Some NY businesses cheer DOMA’s Repeal

Advocates for same-sex marriage hailed the U.S. Supreme Court’s repeal Wednesday of the Defense of Marriage Act as a step forward not only for civil rights, but also for a host of businesses.

The decision allows married same-sex couples to receive federal benefits afforded traditional married couples, including tax perks, health-insurance benefits and the right to inherit and transfer property between spouses. Some counts have put the number of benefits previously denied to such couples at more than a thousand.

“We see this as a big step forward to creating equality, not only at the altar but also in the workplace,” said Darren Spedale, the founder of StartOut, a nonprofit that promotes LGBT entrepreneurship.

In February, 278 businesses filed an amicus (“friend of the court”) brief arguing that the act, known as DOMA, imposes “unnecessary cost and administrative complexity” on employers, and “forces us to treat one class of our lawfully married employees differently than another, when our success depends upon the welfare and morale of all employees.”

Firms that signed the brief include tech heavyweights Apple Inc., Facebook Inc. and Google Inc.; financial firms such as Citigroup Inc., Morgan Stanley and Ernst & Young as well as retailers, nonprofits and municipalities.

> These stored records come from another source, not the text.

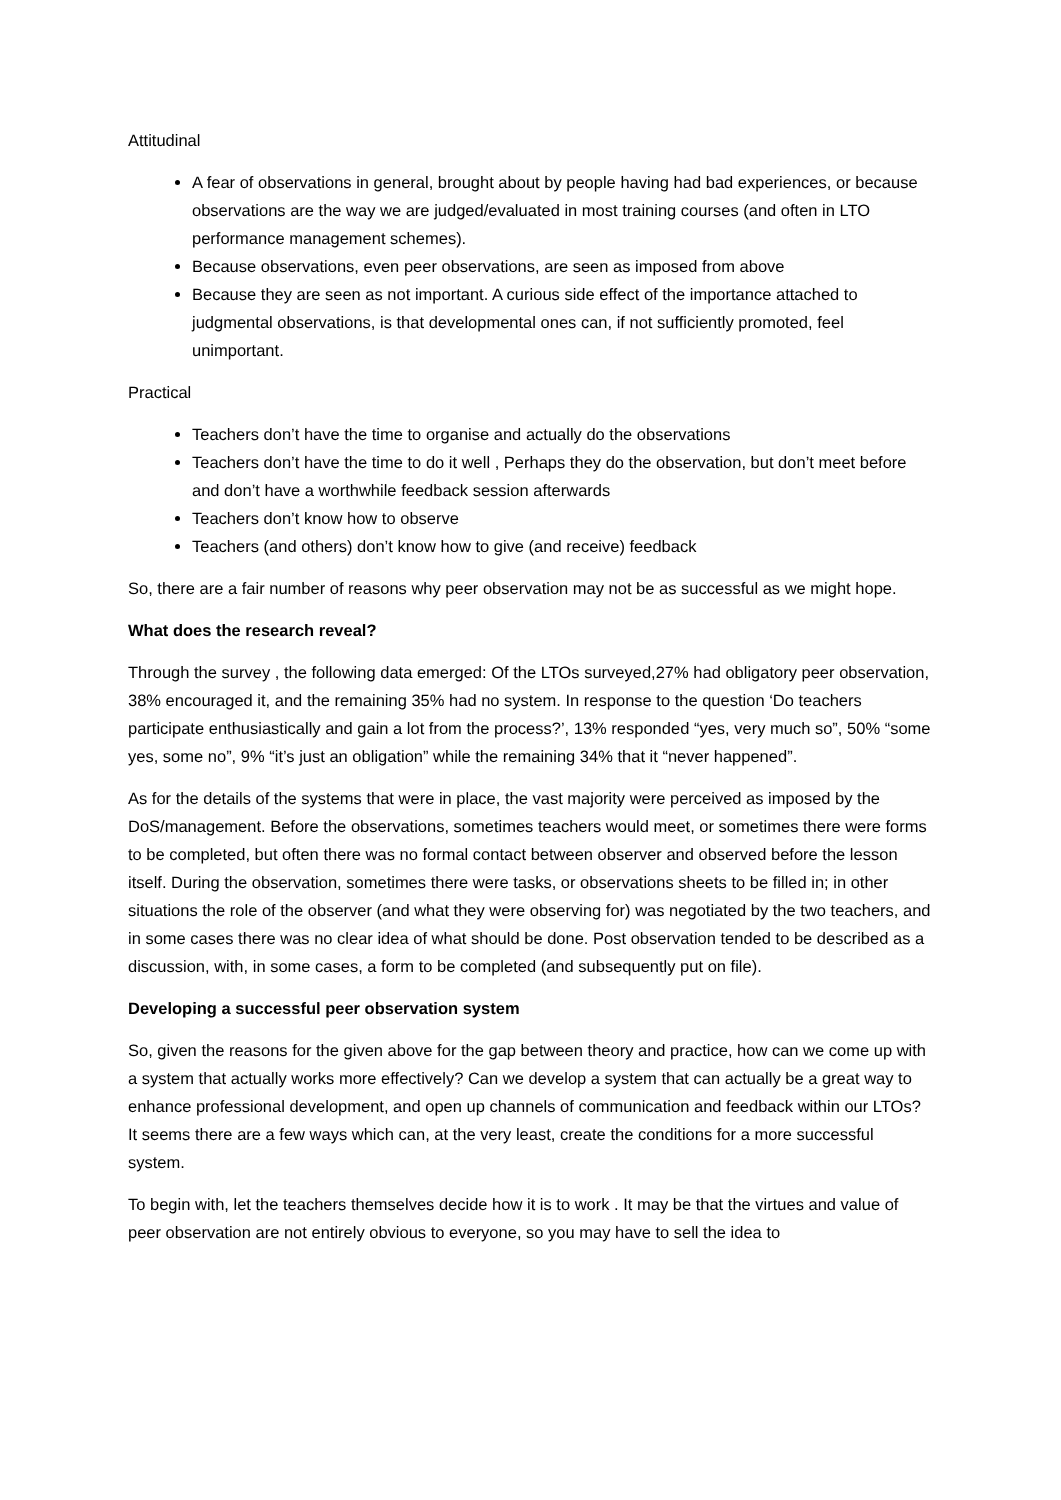Attitudinal
A fear of observations in general, brought about by people having had bad experiences, or because observations are the way we are judged/evaluated in most training courses (and often in LTO performance management schemes).
Because observations, even peer observations, are seen as imposed from above
Because they are seen as not important. A curious side effect of the importance attached to judgmental observations, is that developmental ones can, if not sufficiently promoted, feel unimportant.
Practical
Teachers don’t have the time to organise and actually do the observations
Teachers don’t have the time to do it well , Perhaps they do the observation, but don’t meet before and don’t have a worthwhile feedback session afterwards
Teachers don’t know how to observe
Teachers (and others) don’t know how to give (and receive) feedback
So, there are a fair number of reasons why peer observation may not be as successful as we might hope.
What does the research reveal?
Through the survey , the following data emerged: Of the LTOs surveyed,27% had obligatory peer observation, 38% encouraged it, and the remaining 35% had no system. In response to the question ‘Do teachers participate enthusiastically and gain a lot from the process?’, 13% responded “yes, very much so”, 50% “some yes, some no”, 9% “it’s just an obligation” while the remaining 34% that it “never happened”.
As for the details of the systems that were in place, the vast majority were perceived as imposed by the DoS/management. Before the observations, sometimes teachers would meet, or sometimes there were forms to be completed, but often there was no formal contact between observer and observed before the lesson itself. During the observation, sometimes there were tasks, or observations sheets to be filled in; in other situations the role of the observer (and what they were observing for) was negotiated by the two teachers, and in some cases there was no clear idea of what should be done. Post observation tended to be described as a discussion, with, in some cases, a form to be completed (and subsequently put on file).
Developing a successful peer observation system
So, given the reasons for the given above for the gap between theory and practice, how can we come up with a system that actually works more effectively? Can we develop a system that can actually be a great way to enhance professional development, and open up channels of communication and feedback within our LTOs? It seems there are a few ways which can, at the very least, create the conditions for a more successful system.
To begin with, let the teachers themselves decide how it is to work . It may be that the virtues and value of peer observation are not entirely obvious to everyone, so you may have to sell the idea to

Of the costs they mention, the most significant might be health insurance. In the last few years, companies including Barclays, McKinsey and Bain & Company began to reach into their own pockets to compensate for the tax hit that same-sex married couples suffered when adding a spouse to the employer’s health plan.
Gilt Groupe, an online luxury retailer, is one such company. The firm, which signed on to the brief, is headquartered in New York and has 1,100 employees in three countries.

“We give our married same-sex couples the same benefits as to all married couples,” said Kathy Leo, the company’s Chief Legal & People Officer. “We’ve made a policy decision that we want to treat all our married couples the same way,” she said. She added that Gilt will be reviewing its benefit policies this week, in light of the Supreme Court decision.

(Gilt tightly guards the information on which employees are in same-sex marriages. “It’s something that not even supervisors are aware of, just something the HR department administers,” said Ms. Leo.)

Compensating for a lack of federal benefits is an expense that not all businesses can bear. “When you look at companies nationwide, the cost is large,” said Ms. Leo.
“Many large employers have those policies, but they’re expensive, and many small and mid-size companies don’t do that,” said Hunter Carter, a partner at Arent Fox, who specializes in civil rights.

DOMA’s repeal will help level the playing field between small and large businesses, he explained.

“Everybody, whether they level up or they don’t, is going to find it easier to give same-sex couples the benefits they deserve,” he said. “It’s going to be cheaper for the ones who level up. And it’s going to be administratively easier for the companies who don’t do it.”

For many signatories to the brief, civil rights were a large part of the issue.

“For me, it’s really about justice,” said Sarah Durham, the founder of Big Duck, a communications firm that works exclusively with nonprofits. “I wouldn’t discriminate against people when I’m hiring. Why would I discriminate in my HR policy?” she said.

Big Duck offers a “standard small business” benefits package, said Ms. Durham, which includes health and dental plan and a basic IRA. Employees can add a spouse to their health plan, and though several of the company’s 17 employees are in same-sex marriages, none has attempted to add a spouse, Ms. Durham said.

“We haven’t had to cross that bridge,” she said.

With DOMA dead, they never will—a change that makes it easier for the firm to grow.

“It’s one less administrative thing to think about,” said Ms. Durham.